学校で「蒸留水」について習ったのですね。僕は誤解していて、川の上流の水だと思った。家へ帰って「上流水というのをやったんやで」と言ったときに、母は変だと思ったんでしょうね。それで「あ、そうか、『じょうりゅうすい』って、川の上流の水のことだと思ってたん?あんなあ、違うんや。『じょうりゅう』って難しい言葉やけど、お湯を沸かして出てきた湯気を冷やしたのを蒸留水っていうんや」って言ったんです。
僕がえらそうに説明して間違って言ったことを「何をアホなこと言って」と言わず、僕のプライドを傷つけないように「ああそうか、『じょうりゅうすい』ってそりゃそういうふうに間違うわなあ。でもなあ、『じょうりゅうすい』ってそういう意味違うんやで」と言ってくれたんです
僕が間違って言ったことに対して僕のプライドをできるだけ傷つけないように母親が配慮してくれたことを、その年で僕はわかったのですね。(中略)
親が「何言ってんのよ」とかなんとか言ってたら、僕は考えるのがいやになるかもしれないし、そういうことを言うこともいやになるかもしれない。
どうでしょう。

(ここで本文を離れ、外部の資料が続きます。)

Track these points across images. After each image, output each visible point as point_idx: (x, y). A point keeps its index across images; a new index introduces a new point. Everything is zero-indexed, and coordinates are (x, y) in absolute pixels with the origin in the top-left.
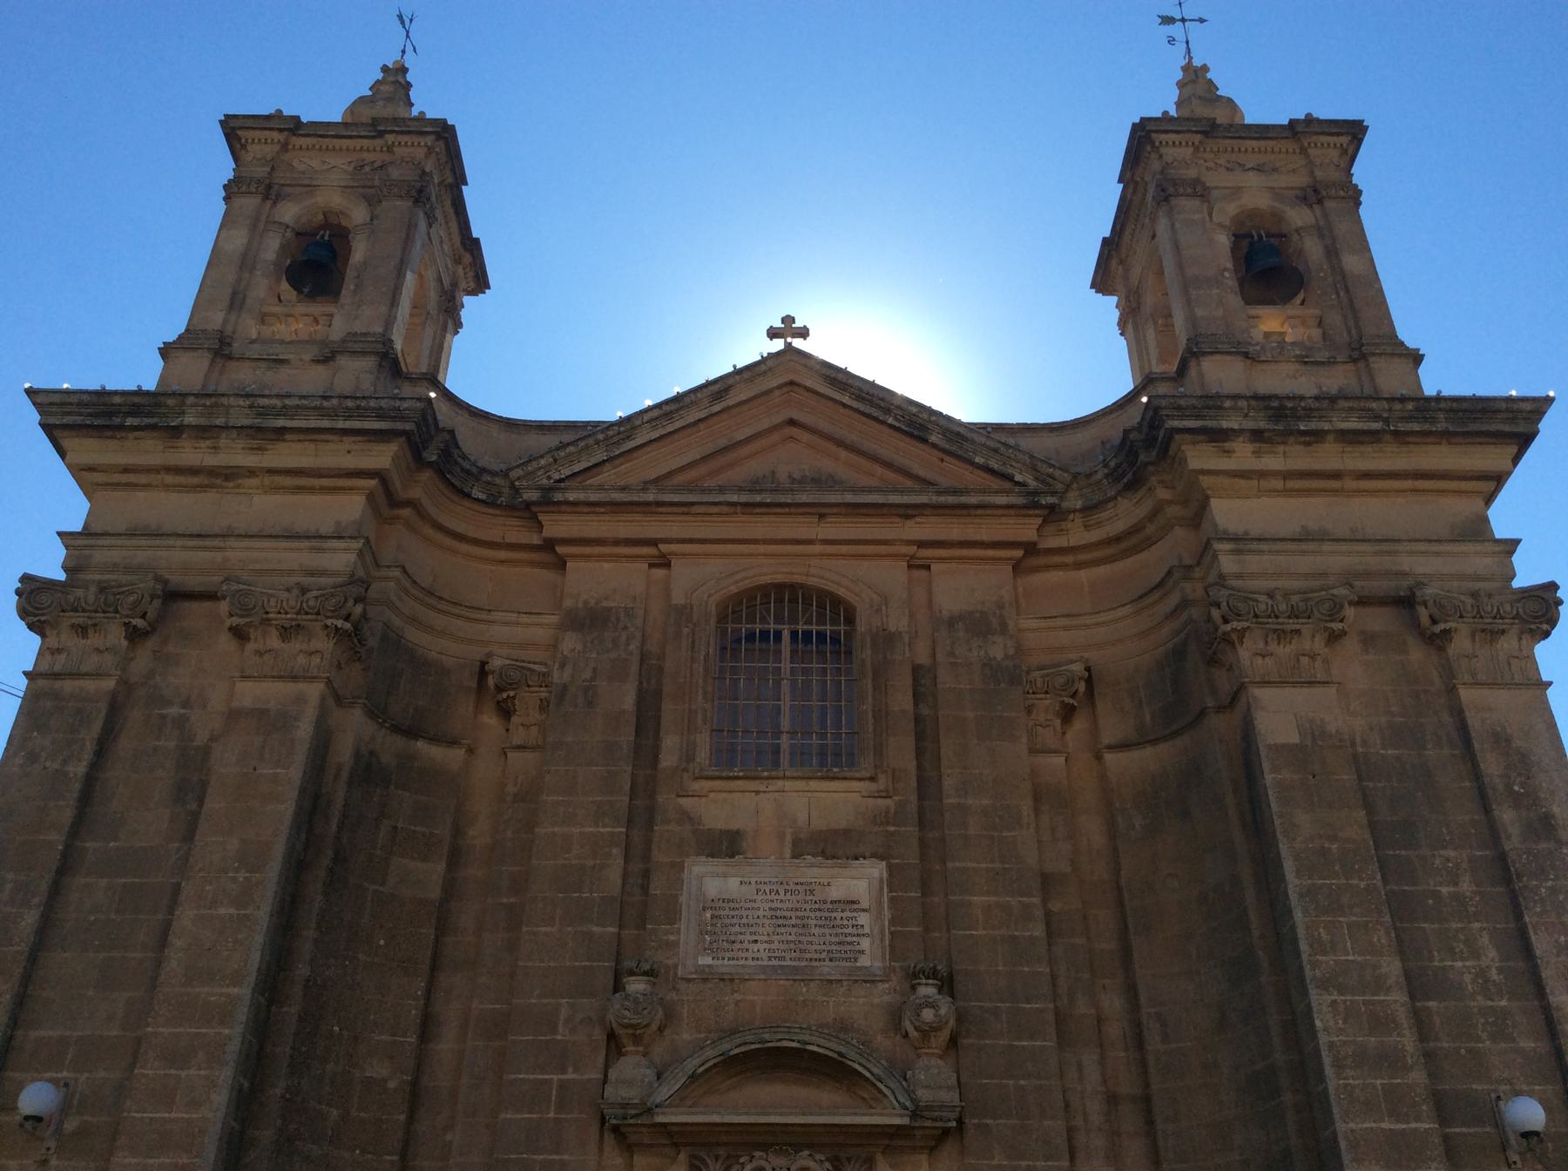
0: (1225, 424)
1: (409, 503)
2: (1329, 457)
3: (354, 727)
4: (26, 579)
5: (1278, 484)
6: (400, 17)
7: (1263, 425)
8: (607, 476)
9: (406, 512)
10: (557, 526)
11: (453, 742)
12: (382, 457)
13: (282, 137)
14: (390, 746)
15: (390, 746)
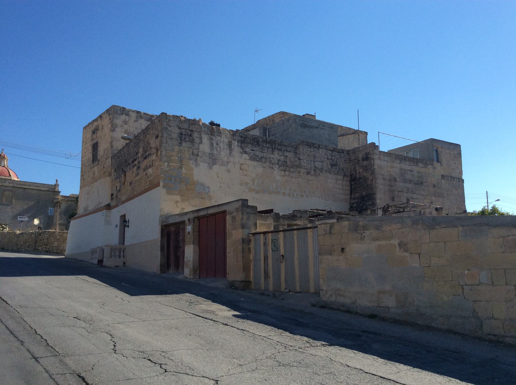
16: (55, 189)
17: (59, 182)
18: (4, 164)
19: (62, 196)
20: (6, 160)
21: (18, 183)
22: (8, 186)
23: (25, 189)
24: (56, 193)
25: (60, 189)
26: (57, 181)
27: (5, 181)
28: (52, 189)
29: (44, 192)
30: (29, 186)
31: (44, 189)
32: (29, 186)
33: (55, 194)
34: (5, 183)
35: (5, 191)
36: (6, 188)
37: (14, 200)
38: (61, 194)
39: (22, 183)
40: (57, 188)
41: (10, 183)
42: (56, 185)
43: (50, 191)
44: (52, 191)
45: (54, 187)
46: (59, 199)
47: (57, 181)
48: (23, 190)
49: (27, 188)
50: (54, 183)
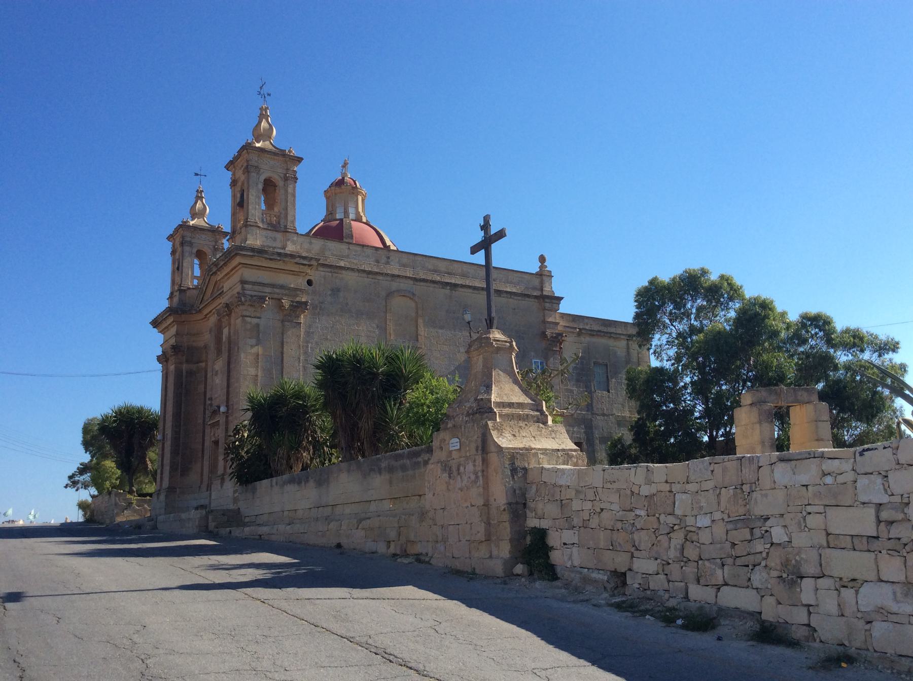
0: (214, 271)
1: (184, 321)
2: (226, 270)
3: (185, 367)
4: (157, 356)
5: (226, 278)
6: (196, 174)
7: (216, 269)
8: (205, 298)
9: (185, 322)
10: (206, 311)
11: (201, 362)
12: (171, 320)
13: (172, 238)
14: (194, 367)
15: (194, 367)
16: (542, 290)
17: (550, 265)
18: (357, 213)
19: (563, 315)
20: (360, 198)
21: (430, 267)
22: (399, 276)
23: (454, 286)
24: (547, 305)
25: (557, 287)
26: (542, 259)
27: (388, 258)
28: (534, 288)
29: (513, 302)
30: (464, 275)
31: (508, 290)
32: (464, 275)
33: (545, 309)
34: (387, 263)
35: (390, 295)
36: (395, 285)
37: (422, 331)
38: (564, 308)
39: (442, 267)
40: (547, 284)
41: (404, 266)
42: (543, 275)
43: (528, 296)
44: (536, 297)
45: (536, 282)
46: (557, 324)
47: (542, 259)
48: (447, 291)
49: (463, 286)
50: (534, 268)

子どもの間違いを見て叱りとばす親も、子どもの間違いに共感する言葉を投げかける親も、わが子に期待し、わが子を愛する気持ちに変わりはないと思います。しかし、子どもに自信を植えつけたり、子どもを奮い立たせたりする力をもっているのは、明らかに後者のほうだとどなたも思われることでしょう。
子どもが小学生までのうちは、基本的に勉強嫌いなんていません。勉強嫌いになったとしたら、それは人為的な要因があるからです。もしも親が原因だったとしたら、悔やんでも悔やみきれるものではありませんね。